NASHUA – It’s taken 18 months and $5.2 million, but finally the newly expanded and federally qualified Harbor Homes health care center is open for business.
Officials gathered Wednesday to show off the brand new operation at 45 High Street, which unifies health services under one roof and is designed to streamline health care for the homeless and others in Nashua.
Harbor Homes already had a Federally Qualified Healthcare Center, or FQHC, but the space was small and the need significant.
"Our need was there. We were able to cull together the data, applied and received a $5 million grant, plus other funding sources," said Scott Slattery of Harbor Homes Wednesday.
Renovating the space, part of Nashua’s original telephone building was "not an easy task, there were lots and lots of challenges that came with it," Slattery said.
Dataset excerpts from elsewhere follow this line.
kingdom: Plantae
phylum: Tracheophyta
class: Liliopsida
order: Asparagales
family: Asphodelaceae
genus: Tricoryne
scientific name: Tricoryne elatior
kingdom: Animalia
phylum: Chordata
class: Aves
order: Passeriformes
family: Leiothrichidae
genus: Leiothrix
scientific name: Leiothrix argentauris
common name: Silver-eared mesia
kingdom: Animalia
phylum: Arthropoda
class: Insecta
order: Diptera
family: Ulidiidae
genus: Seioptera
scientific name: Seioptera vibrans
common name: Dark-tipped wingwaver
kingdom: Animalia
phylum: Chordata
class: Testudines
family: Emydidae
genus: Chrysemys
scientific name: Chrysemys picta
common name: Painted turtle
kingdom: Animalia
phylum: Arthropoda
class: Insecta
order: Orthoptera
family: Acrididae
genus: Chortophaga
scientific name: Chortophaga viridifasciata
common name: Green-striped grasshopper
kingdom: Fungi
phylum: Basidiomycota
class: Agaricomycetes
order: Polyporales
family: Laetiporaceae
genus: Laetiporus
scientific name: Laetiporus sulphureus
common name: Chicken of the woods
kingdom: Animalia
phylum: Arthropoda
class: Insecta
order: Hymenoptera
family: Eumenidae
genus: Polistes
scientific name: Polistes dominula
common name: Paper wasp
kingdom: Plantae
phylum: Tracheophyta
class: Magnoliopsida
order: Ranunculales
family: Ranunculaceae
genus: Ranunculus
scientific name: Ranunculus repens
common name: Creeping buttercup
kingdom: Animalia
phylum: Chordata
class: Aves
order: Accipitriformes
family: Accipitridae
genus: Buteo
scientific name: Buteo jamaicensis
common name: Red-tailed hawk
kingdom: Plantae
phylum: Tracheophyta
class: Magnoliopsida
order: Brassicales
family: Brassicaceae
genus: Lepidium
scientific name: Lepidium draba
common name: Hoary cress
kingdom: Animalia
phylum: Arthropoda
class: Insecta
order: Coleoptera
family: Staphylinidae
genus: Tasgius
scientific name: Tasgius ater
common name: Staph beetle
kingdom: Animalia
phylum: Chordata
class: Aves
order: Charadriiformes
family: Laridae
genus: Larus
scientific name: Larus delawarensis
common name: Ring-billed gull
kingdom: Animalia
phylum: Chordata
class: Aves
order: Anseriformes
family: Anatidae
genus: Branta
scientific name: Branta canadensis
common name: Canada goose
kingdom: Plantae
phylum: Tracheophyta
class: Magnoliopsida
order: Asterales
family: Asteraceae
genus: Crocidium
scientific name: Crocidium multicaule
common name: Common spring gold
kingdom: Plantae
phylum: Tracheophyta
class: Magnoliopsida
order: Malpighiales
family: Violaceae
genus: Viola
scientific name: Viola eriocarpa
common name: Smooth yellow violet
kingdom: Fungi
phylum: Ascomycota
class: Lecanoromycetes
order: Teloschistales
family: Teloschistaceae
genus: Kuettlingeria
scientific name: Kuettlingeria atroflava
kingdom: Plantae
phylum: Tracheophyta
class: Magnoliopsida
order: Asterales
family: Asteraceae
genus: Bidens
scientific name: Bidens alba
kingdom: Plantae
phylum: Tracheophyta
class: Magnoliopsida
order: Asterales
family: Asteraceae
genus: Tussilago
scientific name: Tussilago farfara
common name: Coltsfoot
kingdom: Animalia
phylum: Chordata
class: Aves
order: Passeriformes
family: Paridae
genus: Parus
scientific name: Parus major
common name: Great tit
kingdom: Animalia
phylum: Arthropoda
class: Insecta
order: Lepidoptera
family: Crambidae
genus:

The new space covers about 38,000 square feet. There is a main clinic, a waiting area, a cafeteria and commercial kitchen and a conference room. Data and phone lines have been updated. Eventually a medical respite area will be available as well.
Carol Furlong, who directs the center’s medical efforts, said now a coordinated team of medical professionals – primary care, mental health and dental providers, can combine their efforts at one site.
"What we’re able to do now that we haven’t been able to do in the past is integrate those services," she said.
More than 100 people gathered Wednesday to celebrate the event and tour the new facility, which has characteristics similar to any contemporary doctor or dentist office.
Furlong said, "compared to other municipalities in the state, we are one of very few health centers for the homeless. That’s what really distinquishes us from the others. We’re treating homeless individuals. We’re the only one that provides all three services in one site."
"It’s another great opportunity for our community, another resource for those that are unisured, underinsured, homeless, folks that are in need of medical care, dental care, affordable care. That’s what it means," Slattery said. "It also takes some of the stigma, too. There’s a place that you can come to be treated with respecrt, treated with dignity, that’s what it’s really about."
Harbor Homes CEO Peter Kelleher said the other donors "see it as an investment. We believe we’ll be able to demonstrate cost effective outcomes for people."
Wednesday’s ceremony, held at the High Street building’s training room, featured Gov. Maggie Hassan. In her remarks, Hassan praised the effort, and private and public partnership, and "individuals coming together to make sure that we all have a chance to be independent, work hard, to contribute and to then give back to the people who helped us in the first place."